資訊：目前的超參數設定為快速訓練一個像樣的代理。如果您想收斂到最佳策略，請嘗試將 n_episodes 增加 10 倍，並降低 learning_rate（例如降至 0.001）。

env = gym.wrappers.RecordEpisodeStatistics(env, deque_size=n_episodes)
for episode in tqdm(range(n_episodes)):
    obs, info = env.reset()
    done = False

    # play one episode
    while not done:
        action = agent.get_action(env, obs)
        next_obs, reward, terminated, truncated, info = env.step(action)

        # update the agent
        agent.update(obs, action, reward, terminated, next_obs)

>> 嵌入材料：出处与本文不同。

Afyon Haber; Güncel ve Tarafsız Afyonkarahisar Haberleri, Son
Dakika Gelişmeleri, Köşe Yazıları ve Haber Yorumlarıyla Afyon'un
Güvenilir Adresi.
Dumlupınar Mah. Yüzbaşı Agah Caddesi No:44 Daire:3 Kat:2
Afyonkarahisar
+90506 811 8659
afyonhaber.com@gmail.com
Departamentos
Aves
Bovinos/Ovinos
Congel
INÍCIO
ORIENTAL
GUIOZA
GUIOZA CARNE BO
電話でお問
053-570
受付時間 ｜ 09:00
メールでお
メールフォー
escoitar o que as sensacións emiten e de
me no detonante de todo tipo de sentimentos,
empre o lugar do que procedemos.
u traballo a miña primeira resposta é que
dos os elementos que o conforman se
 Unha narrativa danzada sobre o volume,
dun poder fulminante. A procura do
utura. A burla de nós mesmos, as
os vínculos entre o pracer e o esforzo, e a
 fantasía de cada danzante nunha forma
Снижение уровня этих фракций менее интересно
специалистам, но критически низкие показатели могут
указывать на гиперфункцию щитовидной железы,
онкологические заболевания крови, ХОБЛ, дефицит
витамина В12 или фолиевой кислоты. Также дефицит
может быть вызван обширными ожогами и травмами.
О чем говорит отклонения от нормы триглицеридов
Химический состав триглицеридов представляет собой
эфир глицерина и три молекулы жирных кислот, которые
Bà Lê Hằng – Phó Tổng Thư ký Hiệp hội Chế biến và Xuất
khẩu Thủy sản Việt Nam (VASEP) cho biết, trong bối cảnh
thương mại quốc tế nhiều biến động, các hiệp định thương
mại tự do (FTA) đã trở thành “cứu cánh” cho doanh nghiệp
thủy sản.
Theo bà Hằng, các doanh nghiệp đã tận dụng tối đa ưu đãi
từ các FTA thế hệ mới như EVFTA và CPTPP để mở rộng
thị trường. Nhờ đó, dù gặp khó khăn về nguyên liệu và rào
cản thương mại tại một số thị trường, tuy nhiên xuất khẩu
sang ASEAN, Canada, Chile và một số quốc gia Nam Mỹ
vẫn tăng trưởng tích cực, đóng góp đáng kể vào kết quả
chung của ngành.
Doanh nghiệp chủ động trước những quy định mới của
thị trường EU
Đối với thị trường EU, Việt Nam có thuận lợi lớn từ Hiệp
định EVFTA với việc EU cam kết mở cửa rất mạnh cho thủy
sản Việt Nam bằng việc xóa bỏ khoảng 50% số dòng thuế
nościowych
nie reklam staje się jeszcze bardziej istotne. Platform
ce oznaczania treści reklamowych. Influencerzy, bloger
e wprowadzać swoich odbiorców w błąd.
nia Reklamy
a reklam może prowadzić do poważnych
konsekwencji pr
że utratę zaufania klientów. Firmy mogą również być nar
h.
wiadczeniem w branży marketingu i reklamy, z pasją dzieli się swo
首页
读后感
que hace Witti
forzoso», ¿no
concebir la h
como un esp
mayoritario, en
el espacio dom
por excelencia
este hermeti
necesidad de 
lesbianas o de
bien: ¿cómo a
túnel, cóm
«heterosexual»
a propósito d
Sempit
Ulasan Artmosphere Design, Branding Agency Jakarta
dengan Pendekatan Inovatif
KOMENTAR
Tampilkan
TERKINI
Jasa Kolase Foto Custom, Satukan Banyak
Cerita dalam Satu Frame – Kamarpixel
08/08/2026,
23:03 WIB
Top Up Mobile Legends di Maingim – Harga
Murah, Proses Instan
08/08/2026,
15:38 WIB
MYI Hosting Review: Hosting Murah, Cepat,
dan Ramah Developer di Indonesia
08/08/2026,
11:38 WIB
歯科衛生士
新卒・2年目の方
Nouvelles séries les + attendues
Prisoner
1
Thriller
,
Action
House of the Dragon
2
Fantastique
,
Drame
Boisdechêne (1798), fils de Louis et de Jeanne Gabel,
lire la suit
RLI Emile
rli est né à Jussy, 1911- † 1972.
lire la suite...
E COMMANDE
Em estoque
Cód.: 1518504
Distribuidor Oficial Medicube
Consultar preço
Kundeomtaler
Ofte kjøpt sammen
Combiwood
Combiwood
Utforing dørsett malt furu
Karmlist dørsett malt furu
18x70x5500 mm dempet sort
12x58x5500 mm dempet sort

        # update if the environment is done and the current obs
        done = terminated or truncated
        obs = next_obs

    agent.decay_epsilon()

視覺化訓練¶

rolling_length = 500
fig, axs = plt.subplots(ncols=3, figsize=(12, 5))
axs[0].set_title("Episode rewards")
# compute and assign a rolling average of the data to provide a smoother graph
reward_moving_average = (
    np.convolve(
        np.array(env.return_queue).flatten(), np.ones(rolling_length), mode="valid"
    )
    / rolling_length
)
axs[0].plot(range(len(reward_moving_average)), reward_moving_average)
axs[1].set_title("Episode lengths")
length_moving_average = (
    np.convolve(
        np.array(env.length_queue).flatten(), np.ones(rolling_length), mode="same"
    )
    / rolling_length
)
axs[1].plot(range(len(length_moving_average)), length_moving_average)
axs[2].set_title("Training Error")
training_error_moving_average = (
    np.convolve(np.array(agent.training_error), np.ones(rolling_length), mode="same")
    / rolling_length
)
axs[2].plot(range(len(training_error_moving_average)), training_error_moving_average)
plt.tight_layout()
plt.show()

../../../_images/blackjack_training_plots.png

視覺化策略¶

def create_grids(agent, usable_ace=False):
    """Create value and policy grid given an agent."""
    # convert our state-action values to state values
    # and build a policy dictionary that maps observations to actions
    state_value = defaultdict(float)
    policy = defaultdict(int)
    for obs, action_values in agent.q_values.items():
        state_value[obs] = float(np.max(action_values))
        policy[obs] = int(np.argmax(action_values))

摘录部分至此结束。